Klarna's homegrown AI replacement story is overhyped and not replicable

β€œSo what do you make of like a Karna? I think right now it's the exception. I think I've sort of, as I've seen the reports, I'm more in the camp of maybe it's overplayed a little bit, but nothing about it is impossible. I mean, my understanding was they were going to build their own workday system with AI, and that's just like not a priority. Most companies are just not focused on building their own HR system to save a couple of $100,000.”

β€” Aaron Levie - founder and CEO of Box
Mar 9

The home screen is the proxy β€” AI apps are flooding personal life

β€œI have more new apps on my home screen in the past, let's say, six months than probably any other time in the past decade, decade and a half.
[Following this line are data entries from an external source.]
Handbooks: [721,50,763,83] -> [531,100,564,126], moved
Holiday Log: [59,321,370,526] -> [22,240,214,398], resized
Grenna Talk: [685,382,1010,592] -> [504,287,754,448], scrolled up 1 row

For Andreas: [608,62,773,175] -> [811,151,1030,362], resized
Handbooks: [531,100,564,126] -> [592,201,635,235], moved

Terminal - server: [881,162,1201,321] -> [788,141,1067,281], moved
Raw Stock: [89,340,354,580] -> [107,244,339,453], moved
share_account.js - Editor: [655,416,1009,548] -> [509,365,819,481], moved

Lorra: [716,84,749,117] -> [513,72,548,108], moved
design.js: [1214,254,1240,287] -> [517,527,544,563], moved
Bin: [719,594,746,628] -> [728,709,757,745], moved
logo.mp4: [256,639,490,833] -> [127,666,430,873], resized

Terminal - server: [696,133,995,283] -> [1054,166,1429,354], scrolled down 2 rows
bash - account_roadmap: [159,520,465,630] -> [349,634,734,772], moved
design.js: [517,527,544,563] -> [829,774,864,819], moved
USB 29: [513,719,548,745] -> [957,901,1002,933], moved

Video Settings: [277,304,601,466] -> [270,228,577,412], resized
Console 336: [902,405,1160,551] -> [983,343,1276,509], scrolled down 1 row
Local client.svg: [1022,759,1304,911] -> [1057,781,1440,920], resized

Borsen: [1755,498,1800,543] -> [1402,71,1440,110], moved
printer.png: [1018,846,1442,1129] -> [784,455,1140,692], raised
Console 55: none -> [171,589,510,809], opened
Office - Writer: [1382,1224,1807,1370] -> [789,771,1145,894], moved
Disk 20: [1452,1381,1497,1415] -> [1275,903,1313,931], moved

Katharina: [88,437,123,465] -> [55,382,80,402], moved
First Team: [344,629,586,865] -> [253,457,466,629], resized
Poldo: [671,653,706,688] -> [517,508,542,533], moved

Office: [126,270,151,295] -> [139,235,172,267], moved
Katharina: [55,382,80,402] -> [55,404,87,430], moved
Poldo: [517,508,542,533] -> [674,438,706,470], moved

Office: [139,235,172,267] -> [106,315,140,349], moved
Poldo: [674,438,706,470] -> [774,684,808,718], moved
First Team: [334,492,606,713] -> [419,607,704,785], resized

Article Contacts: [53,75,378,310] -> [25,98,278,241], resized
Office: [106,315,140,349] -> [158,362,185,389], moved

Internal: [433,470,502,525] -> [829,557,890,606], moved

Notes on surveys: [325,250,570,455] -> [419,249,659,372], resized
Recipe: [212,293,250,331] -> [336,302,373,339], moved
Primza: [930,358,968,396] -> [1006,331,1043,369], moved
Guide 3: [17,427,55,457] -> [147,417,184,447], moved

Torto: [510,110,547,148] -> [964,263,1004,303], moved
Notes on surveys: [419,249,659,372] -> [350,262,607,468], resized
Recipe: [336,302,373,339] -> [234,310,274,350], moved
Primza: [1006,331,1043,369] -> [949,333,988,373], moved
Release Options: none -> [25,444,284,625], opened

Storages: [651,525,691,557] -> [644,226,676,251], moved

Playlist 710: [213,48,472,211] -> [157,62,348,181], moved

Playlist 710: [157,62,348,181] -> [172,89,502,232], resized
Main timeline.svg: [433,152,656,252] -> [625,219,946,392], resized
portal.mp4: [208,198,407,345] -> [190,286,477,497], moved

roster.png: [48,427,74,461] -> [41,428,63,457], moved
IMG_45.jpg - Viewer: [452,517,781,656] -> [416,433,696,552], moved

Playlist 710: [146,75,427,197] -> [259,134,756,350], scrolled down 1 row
My home screen was like, okay, you added Uber, and then you added Spotify, and you added, you know, maybe one social app, and then WhatsApp, and like only every one or two years did something get to the home page. But recently, I have at least five new apps that I've added into the mix, which to me is a little bit of a proxy for just how much, how much infusion of AI has already occurred in our personal lives.”